On top of that, more and more research reveals that sugar is addictive, not just in the loose, vernacular sense, but in the same way drugs are addictive. Several animal studies show that sugar stimulates the brain and causes dependence and withdrawal the same way addictive drugs do.
A new study from Duke University published in the journal Neuron showed that mice who had formed a sugar habit had marked changes in the part of their brain that controls compulsive behavior such as drug addictions. A study published in PLOS One in 2007 demonstrated that cocaine-addicted rats preferred intensely sweetened water to the drug when given the option, and another published in 2015 showed that processed foods, including those that have a high glycemic load (quickly release sugar into your bloodstream), are linked with addictive-like eating behaviors.

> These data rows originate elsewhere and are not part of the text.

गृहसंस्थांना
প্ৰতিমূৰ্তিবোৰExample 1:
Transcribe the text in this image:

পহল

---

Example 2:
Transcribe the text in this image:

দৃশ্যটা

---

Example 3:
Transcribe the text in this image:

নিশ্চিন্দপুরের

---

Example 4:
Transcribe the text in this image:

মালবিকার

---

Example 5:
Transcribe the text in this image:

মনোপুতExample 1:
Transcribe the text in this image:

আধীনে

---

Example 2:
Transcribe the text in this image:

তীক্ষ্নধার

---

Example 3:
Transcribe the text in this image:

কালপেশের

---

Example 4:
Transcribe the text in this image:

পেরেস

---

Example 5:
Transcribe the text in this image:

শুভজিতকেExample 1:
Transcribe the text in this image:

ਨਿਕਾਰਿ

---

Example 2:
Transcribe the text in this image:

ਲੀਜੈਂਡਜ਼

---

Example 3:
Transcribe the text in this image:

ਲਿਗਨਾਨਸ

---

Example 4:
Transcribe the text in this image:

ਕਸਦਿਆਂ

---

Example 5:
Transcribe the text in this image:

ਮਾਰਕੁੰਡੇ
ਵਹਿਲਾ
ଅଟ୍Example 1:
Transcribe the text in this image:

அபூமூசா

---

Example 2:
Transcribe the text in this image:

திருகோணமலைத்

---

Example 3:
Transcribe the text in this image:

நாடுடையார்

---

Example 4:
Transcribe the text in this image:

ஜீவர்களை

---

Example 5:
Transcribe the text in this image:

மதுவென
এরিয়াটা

This doesn't mean you have to shun sugar altogether or that bringing cupcakes to school for your child's birthday is akin to giving cocaine to a bunch of kids. But it does reveal the depth of the struggle many people have with sugar and offers insight into how to manage it.
It may be helpful to think of sugar as we do alcohol: Most people can enjoy it in moderation without harm, but it could be a danger when overdone or to those with addictive tendencies. With that in mind, here are several strategies for getting the upper hand on the sweet stuff:
• Be a teetotaler (almost):
Like alcohol, which is addictive but can be consumed healthfully in moderation, sugar doesn't have to be an all-or-nothing proposition. But because it is easy to go overboard, keep careful tabs on how much you are getting and aim for no more than 10 teaspoons (40 grams) a day. Stick to minimally processed whole foods. Cooking more at home will make it much easier to keep track. When buying packaged foods, read the label carefully to account for all forms of added sugar.

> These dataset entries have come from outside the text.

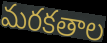
మరకతాలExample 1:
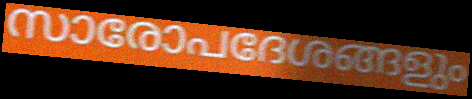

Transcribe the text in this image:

സാരോപദേശങ്ങളും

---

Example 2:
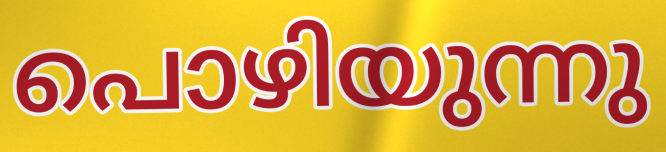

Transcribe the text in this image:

പൊഴിയുന്നു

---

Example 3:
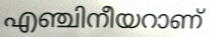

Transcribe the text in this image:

എഞ്ചിനീയറാണ്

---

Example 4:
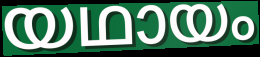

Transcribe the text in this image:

• Use sugar strategically:
Use your 10-teaspoon sugar budget to make healthy foods tastier and more appealing, such as adding maple syrup to your oatmeal, or honey to plain yogurt or tart fruits. Buy plain, unsweetened foods and add sweetener in minimum amounts yourself so you are in control of it. Chances are you will add a lot less than the manufacturer. You can blow your daily sugar allowance on one 12-ounce soda, sweet tea, lemonade or energy drink, so skip those in favor of water, enhanced with a splash of fruit juice if you want more flavor. Happily, taking this approach also ensures you will have room for a cookie or scoop of ice cream now and then so you won't feel deprived.

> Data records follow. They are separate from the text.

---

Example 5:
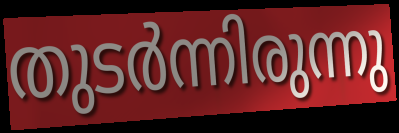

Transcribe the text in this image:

തുടർന്നിരുന്നു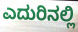
ಎದುರಿನಲ್ಲಿ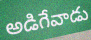
అడిగేవాడు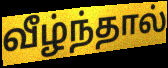
வீழ்ந்தால்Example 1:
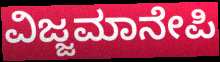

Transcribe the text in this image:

ವಿಜ್ಜಮಾನೇಪಿ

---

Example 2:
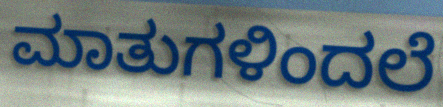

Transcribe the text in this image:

ಮಾತುಗಳಿಂದಲೆ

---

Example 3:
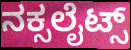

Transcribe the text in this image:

ನಕ್ಸಲೈಟ್ಸ್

• Satisfy your sweet tooth healthfully:
If you have a hankering for something sweet, don't head straight for the jelly beans. Go for fresh or dried fruit instead. Try slicing apples or pears and sprinkling them with cinnamon to enhance their sweetness, or drizzle a bit of honey over some fresh berries. You might be surprised to find how well fruit, lightly sweetened or not, hits the spot.
• Reward yourself:
Behavioral techniques that help with other addictions, such as smoking, might also help you cut back on sugar. Create a reward system that incentivises eating less of it. One idea is putting the money you save from buying pastries or fizzy drink into a jar and treating yourself to something special at the end of the week, such as a couple of new songs on iTunes or a new lip gloss.
• Get extra help if needed:
If you are using sugar and/or other food to self-medicate and it has become a destructive force in your life, seek the help of a mental health professional, just as you would with any other type of addiction.